● **Task**
Reproduce the passage on multi-level marketing word for word, from "An old friend, maybe" to "or Bible study.".

● **Selected excerpt**
* * *
An old friend, maybe from high school, messages you about an incredible new opportunity--you get to be part of a team, make your own hours, work from home, and participate in circulating an awesome product that is sure to change your life, and your friends and families' lives too. You're basically an entrepreneur. There's just one hitch--you need to put up some of your own money, of course (as the saying goes, you have to spend it to make it) and you have to bring other people on board, maybe some of your own friends from high school or yoga class or Bible study.
You might already know that all of these are the tell-tale signs of an MLM, or multi-level marketing scheme, sometimes referred to as direct selling. MLMs are all about the up-line--depending on which tier you are (picture a pyramid), you're responsible to the head of the team, or perhaps one of their own recruits, and you have your own recruits who report to you, and so on. MLMs also operate on the fact that the products they sell, be it skincare, supplements, diet plans, or even clothing, are not available in regular stores, and you can only get them through a rep of the company. In the '80s and '90s, these products were pretty niche, but nowadays, the products are more well-known in popular culture, and better advertised and represented. Another interesting change has also occurred over the last decade or so, which MLM companies have been able to fully capitalize on. More and more products are geared towards women, and now, these businesses are directly targeting women as potential employees or customers.
* * *
● **Supplied material**
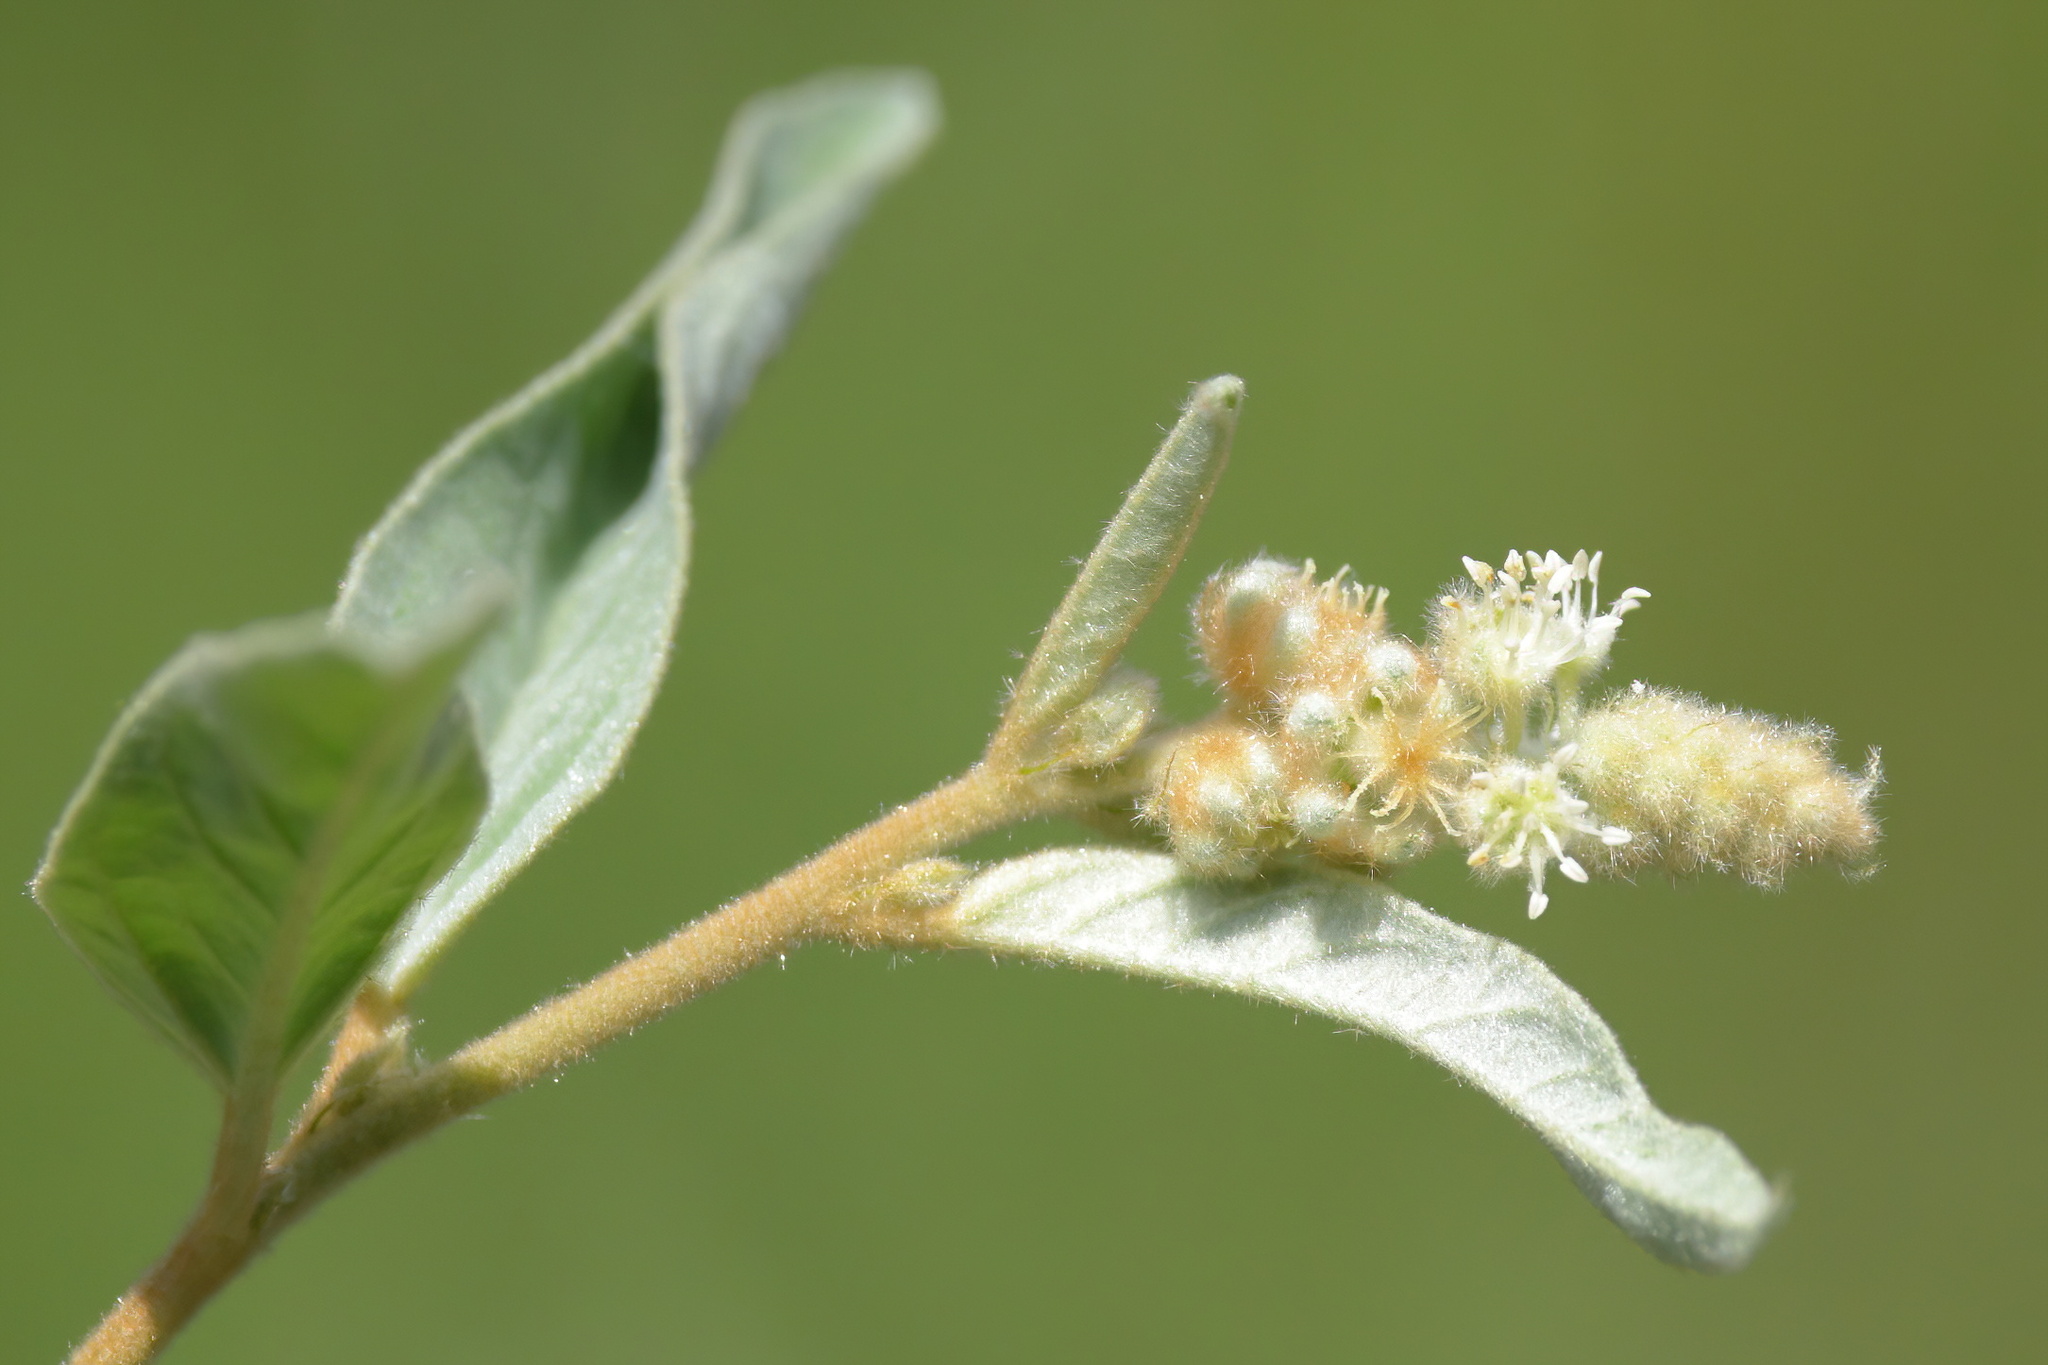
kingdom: Plantae
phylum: Tracheophyta
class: Magnoliopsida
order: Malpighiales
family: Euphorbiaceae
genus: Croton
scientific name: Croton lindheimeri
* * *
● **Your solution**
An old friend, maybe from high school, messages you about an incredible new opportunity--you get to be part of a team, make your own hours, work from home, and participate in circulating an awesome product that is sure to change your life, and your friends and families' lives too. You're basically an entrepreneur. There's just one hitch--you need to put up some of your own money, of course (as the saying goes, you have to spend it to make it) and you have to bring other people on board, maybe some of your own friends from high school or yoga class or Bible study.